My father went as far to argue that the Iraq war wouldn't be possible without two things: our complicit media never showing real images of warfare, and our culture of violent movies and gaming. He believes that this generation has been raised to believe that all violence is "unreal" and that dropping bombs on Iraqi villages is just like dropping them on a computer screen. It bothers me to think that he has a strong point.
For those of you reading this who are adult gamers, I'll finish with this: your mind is a precious, wonderful, limitless thing. It's also more fragile than you may realize. Ask any woman- men who consume too much porn are a turn-off. It's one thing to enjoy Rosie Palm and a couple of Playboys, it's entirely another thing to sit in front of a computer screen every night paying distant strange women to fondle themselves in front of a webcam. Guys who need to do that frequently often have real issues with women face to face. So too with violent gaming: it plays upon your animal impulses and conditions you to react to contentious situations with violence instead of thought. Yes, a rational and well balanced person will overcome that impulse, and not reach out with a fist or gun. But we don't call people who use meth daily rational and well balanced. Neither do I call people who enjoy regular doses of violent imagery healthy. The next time you sit down to play-kill someone for a couple of hours, ask yourself what else you could be doing to enrich your mind. Ask yourself why it's "fun" to see images of people suffer and die. Wonder if there are parts of your brain and soul that are wilted by regular violence, and how you feel about that.
Again, let me stress that in moderation, a little naughty behavior is a good thing. Men have told me that gaming allows them to blow off steam, and in Bush's Amurka, I get that. I'm just asking gamers to consider some of what I've talked about above, and to think of the big picture. Slowly but surely, Bush is chipping away at the values and qualities of our civilization, which for a time, was as good or better than anything humanity had accomplished in all of history.

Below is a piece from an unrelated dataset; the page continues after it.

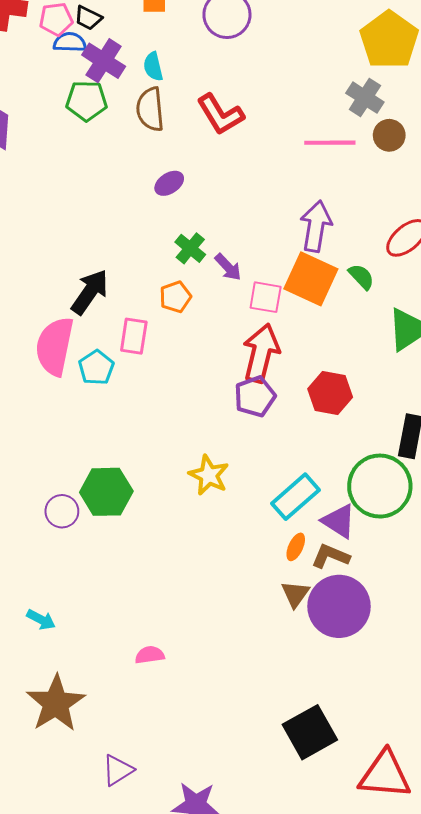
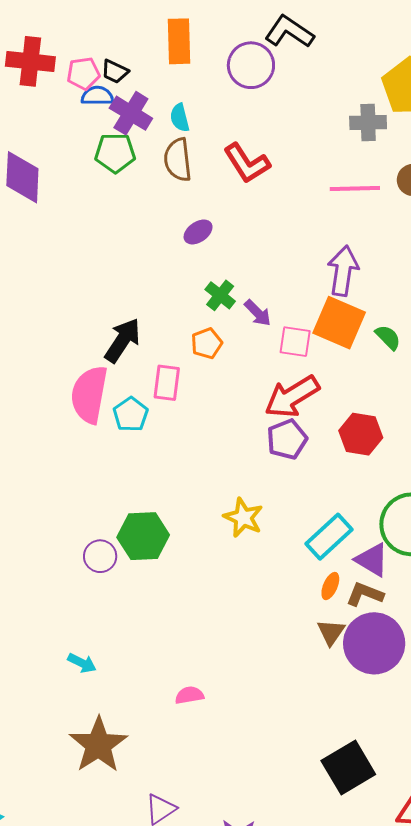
gray cross: (365, 98) -> (368, 123), moved, turned -33
green semicircle: (361, 277) -> (388, 337), moved
red arrow: (261, 353) -> (292, 397), turned -134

We almost became a nation that valued all human life, regardless of race, gender, sexual orientation or ability. We almost became a nation rich enough to help the poor, educated all its citizens, and teach all its people that they could accomplish anything. Bush is destroying those values, and while he does so, a lot of people who don't want to live in the 13th century are taking a kind of refuge in the virtual world which approximates 13th century values. Bush has an easier time convincing us that we're really a nation of uncaring, violent oppressors and sexist, racist theocrats in part because too many people think too much violence is OK. In some way, great or small, violent gaming is a part of that lesson.